BC’s solar energy industry is trying to shine a light through what it believes is a glaring gap in B.C.’s energy policies.
The Stand Up for Solar campaign – officially launched May 31 at the recent SolarWest 2011 conference in Vancouver – is designed to pressure the B.C. government into adopting policies that would encourage more solar energy use in B.C.
But one of the conference’s keynote speakers, Mark Jaccard – professor of sustainable energy at Simon Fraser University, former chairman of the BC Utilities Commission and author of Sustainable Fossil Fuels – threw cold water on the industry.
If governments are going to directly subsidize renewable energy, it makes little sense to pick the most expensive one, he told Business in Vancouver.
“While I support policies that will help renewables, including solar, I don’t think it’s wise to run around pretending that every jurisdiction is going to copy a policy that is extremely biased toward solar at the expense of other renewables,” Jaccard said.
Roughly 50 companies in B.C. are involved in solar energy in one form or another. Dave Egles is president of one of them: Victoria’s Home Energy Solutions.
Last year, the company was commissioned to install a $1.5 million solar energy system for the T’Sou-ke First Nation. The project received some help from the B.C. government’s Green Technology Fund.
But Egles, who sits on the Canadian Solar Industries Association (CanSIA) board of directors, said the B.C. government’s energy policies virtually ignore the solar sector.
“We want to see B.C. include solar energy in its portfolio,” he said. “Up until now, they’ve said they’re only interested in cheap electricity, and they have put out really, really lofty goals for conservation.”
The government of Ontario directly subsidizes solar power through feed-in tariffs. But as Jaccard points out, those kinds of subsidies are vulnerable to political whim.
“The party that is leading in the polls for the upcoming election in Ontario says they’ll kill that thing,” he said.
And due to a glut of solar products – followed by reductions in feed-in tariffs in Europe – Vancouver’s Day4 Energy Inc. (TSX:DFE) has been hammered recently by falling orders and prices for its photovoltaic modules.
Jaccard said the viability of a given renewable energy is largely dependent on its region. In places like the Mojave Desert – or even Kamloops – solar energy may make economic sense, whereas it might not in overcast coastal B.C.
In San Bernadino County, California, for example, BrightSource Energy is building a massive $2.2 billion solar thermal energy plant that capitalizes on the region’s sunny climate.
It will use 347,000 mirrors spread over 5.5 square miles focusing sunlight onto tower-mounted boilers, which will produce steam to drive turbines and produce 370 megawatts of electricity.

* Work task A *
Answer these questions from the article on B.C.'s solar energy industry:
(i) On what date was the Stand Up for Solar campaign officially launched, and at which conference?
(ii) What was the cost of the solar energy system installed for the T'Sou-ke First Nation?
(iii) How many mirrors will the BrightSource Energy plant use?
* Work task B *
Resume the article on B.C.'s solar energy industry, starting after its final sentence.
The data is separate material and not part of the article on B.C.'s solar energy industry.

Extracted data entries
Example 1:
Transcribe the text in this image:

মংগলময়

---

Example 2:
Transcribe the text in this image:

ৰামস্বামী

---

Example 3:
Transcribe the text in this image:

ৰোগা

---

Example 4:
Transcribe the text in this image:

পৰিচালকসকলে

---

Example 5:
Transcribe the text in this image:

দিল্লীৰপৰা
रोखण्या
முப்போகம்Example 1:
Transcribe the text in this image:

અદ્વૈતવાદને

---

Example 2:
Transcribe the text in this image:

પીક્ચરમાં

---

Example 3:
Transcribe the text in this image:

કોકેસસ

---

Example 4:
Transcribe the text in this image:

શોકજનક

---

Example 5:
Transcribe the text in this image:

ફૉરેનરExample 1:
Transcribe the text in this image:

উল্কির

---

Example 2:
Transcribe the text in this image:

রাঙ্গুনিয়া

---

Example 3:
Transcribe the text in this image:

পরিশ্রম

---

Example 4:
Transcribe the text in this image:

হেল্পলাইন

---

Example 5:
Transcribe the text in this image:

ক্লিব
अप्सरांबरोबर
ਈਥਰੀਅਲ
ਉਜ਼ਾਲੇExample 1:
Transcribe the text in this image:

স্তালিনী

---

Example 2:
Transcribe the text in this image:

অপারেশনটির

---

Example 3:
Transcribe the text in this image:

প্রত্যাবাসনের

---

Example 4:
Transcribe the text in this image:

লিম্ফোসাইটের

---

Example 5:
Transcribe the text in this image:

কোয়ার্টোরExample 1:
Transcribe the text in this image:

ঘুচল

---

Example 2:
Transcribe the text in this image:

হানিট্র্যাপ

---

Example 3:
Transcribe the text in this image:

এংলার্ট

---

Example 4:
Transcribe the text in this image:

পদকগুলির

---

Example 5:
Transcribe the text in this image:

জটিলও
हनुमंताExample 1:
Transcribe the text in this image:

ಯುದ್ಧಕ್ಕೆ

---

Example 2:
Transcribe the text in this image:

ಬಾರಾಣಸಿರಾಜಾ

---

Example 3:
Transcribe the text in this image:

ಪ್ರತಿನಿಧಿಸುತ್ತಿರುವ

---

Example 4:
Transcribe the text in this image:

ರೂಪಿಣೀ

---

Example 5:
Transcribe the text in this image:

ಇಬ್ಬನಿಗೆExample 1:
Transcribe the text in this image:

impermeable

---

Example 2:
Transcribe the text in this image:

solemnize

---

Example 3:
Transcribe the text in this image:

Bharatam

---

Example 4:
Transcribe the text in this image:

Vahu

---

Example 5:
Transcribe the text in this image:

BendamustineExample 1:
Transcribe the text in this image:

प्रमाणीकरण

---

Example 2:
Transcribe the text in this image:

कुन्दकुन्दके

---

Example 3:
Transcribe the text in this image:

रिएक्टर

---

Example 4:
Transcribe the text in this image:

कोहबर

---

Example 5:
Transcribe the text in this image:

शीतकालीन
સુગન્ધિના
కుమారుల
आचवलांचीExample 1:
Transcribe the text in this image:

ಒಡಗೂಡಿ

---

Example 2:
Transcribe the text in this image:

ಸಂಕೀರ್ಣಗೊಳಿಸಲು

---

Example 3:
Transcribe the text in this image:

* Expected output A *
(i) May 31, at the SolarWest 2011 conference in Vancouver
(ii) $1.5 million
(iii) 347,000

* Expected output B *
Such a project in B.C. is unlikely, because solar power can’t compete with B.C.’s cheap, clean hydroelectric power or plentiful and relatively cheap natural gas. That’s especially so, Jaccard said, when industries that burn natural gas can use the atmosphere as “a free waste receptacle.”
Egles said his industry is not trying to compete with large-scale utility power generators. But he added that solar can make sense as a form of energy conservation on smaller scales, especially given that BC Hydro’s future energy policies are largely posited on conservation.
“Seasonally, it can contribute, and in the not-so-far future, it’ll contribute cheaper than anything to do with fossil fuels,” Egles said. “It will be the cheapest source of electricity that a homeowner could choose to buy.
“It’s more expensive now, but as it grows it’s clearly on a track for grid parity. Within about 10 years, solar electricity will be cheaper than BC Hydro’s electricity.”
However, Jaccard said that such claims are counter-productive. For one thing, an MIT study that he presented at last week’s conference shows natural gas prices remaining cheap, thanks to abundance created from newly discovered shale gas reserves all over North America – something he said solar industry advocates appear to be ignoring.
Secondly, he said it lets politicians “off the hook” because they conclude that the solar energy industry can compete with other forms of energy production without any government support.
Jaccard believes governments need policies that encourage renewable energy. He favours policies like the one Japan recently adopted, in which all new buildings must have solar thermal energy for heating water included in the building.
But he doesn’t believe governments should pick and choose which renewable energy sectors to support through direct subsidies, especially the most expensive one.
“Our goal is not to have solar – our goal is not to destroy the planet,” he said. “And if you try to achieve your goal the most expensive way possible, you risk putting in place a policy that won’t endure.”